▶

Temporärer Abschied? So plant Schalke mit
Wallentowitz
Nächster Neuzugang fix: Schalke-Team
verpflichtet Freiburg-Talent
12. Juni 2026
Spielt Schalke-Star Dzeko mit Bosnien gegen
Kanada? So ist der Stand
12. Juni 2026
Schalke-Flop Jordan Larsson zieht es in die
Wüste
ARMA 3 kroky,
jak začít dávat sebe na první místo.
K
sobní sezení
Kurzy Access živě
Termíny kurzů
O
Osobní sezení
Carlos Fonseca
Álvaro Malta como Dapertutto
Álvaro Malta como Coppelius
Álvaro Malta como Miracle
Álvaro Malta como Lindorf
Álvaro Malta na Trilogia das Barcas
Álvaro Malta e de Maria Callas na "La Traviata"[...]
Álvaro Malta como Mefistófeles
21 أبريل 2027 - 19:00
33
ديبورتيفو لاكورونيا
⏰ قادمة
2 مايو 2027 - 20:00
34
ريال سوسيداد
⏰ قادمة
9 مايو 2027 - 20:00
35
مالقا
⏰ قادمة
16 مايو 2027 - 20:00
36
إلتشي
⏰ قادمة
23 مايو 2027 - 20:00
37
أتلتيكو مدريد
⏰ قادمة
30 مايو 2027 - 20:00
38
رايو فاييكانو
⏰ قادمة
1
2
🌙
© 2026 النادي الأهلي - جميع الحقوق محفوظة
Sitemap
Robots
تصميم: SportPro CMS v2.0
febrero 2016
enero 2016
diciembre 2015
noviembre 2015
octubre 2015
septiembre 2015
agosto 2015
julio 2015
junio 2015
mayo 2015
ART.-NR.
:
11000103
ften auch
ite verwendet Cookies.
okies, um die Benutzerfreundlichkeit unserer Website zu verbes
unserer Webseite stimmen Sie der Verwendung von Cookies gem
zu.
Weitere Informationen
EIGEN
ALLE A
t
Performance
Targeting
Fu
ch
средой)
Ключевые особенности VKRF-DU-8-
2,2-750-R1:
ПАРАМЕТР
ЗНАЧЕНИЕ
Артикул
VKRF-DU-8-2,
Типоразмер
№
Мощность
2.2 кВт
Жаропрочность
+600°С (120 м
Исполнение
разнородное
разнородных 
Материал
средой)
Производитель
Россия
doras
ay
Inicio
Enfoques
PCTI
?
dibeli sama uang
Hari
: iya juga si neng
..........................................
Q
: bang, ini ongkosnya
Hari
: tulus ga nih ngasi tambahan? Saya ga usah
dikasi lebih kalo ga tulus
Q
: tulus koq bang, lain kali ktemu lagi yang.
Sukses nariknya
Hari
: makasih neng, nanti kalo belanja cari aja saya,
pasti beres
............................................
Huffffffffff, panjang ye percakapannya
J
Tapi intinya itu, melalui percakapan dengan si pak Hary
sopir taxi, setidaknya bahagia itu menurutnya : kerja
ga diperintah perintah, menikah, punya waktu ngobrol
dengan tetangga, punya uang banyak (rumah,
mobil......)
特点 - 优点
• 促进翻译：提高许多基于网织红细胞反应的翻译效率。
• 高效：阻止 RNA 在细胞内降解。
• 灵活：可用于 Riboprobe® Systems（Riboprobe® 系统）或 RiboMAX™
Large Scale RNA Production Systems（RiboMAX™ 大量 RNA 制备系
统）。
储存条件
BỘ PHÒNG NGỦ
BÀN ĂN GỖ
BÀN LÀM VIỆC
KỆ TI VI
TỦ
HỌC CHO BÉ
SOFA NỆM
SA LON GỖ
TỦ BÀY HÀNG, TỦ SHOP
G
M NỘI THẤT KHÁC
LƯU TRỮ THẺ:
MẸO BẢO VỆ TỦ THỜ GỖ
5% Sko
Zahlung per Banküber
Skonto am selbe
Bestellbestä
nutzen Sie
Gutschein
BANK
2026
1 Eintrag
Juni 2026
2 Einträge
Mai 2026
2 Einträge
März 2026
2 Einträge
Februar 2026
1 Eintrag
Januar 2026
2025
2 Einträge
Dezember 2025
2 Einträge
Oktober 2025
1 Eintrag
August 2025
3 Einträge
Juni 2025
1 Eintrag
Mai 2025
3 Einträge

◀

WHAT YOU NEED TO DO:
Copy the data above line for line, from its first line through the line containing "Álvaro Malta como Coppelius", including both of those lines.

SOLUTION:
Temporärer Abschied? So plant Schalke mit
Wallentowitz
Nächster Neuzugang fix: Schalke-Team
verpflichtet Freiburg-Talent
12. Juni 2026
Spielt Schalke-Star Dzeko mit Bosnien gegen
Kanada? So ist der Stand
12. Juni 2026
Schalke-Flop Jordan Larsson zieht es in die
Wüste
ARMA 3 kroky,
jak začít dávat sebe na první místo.
K
sobní sezení
Kurzy Access živě
Termíny kurzů
O
Osobní sezení
Carlos Fonseca
Álvaro Malta como Dapertutto
Álvaro Malta como Coppelius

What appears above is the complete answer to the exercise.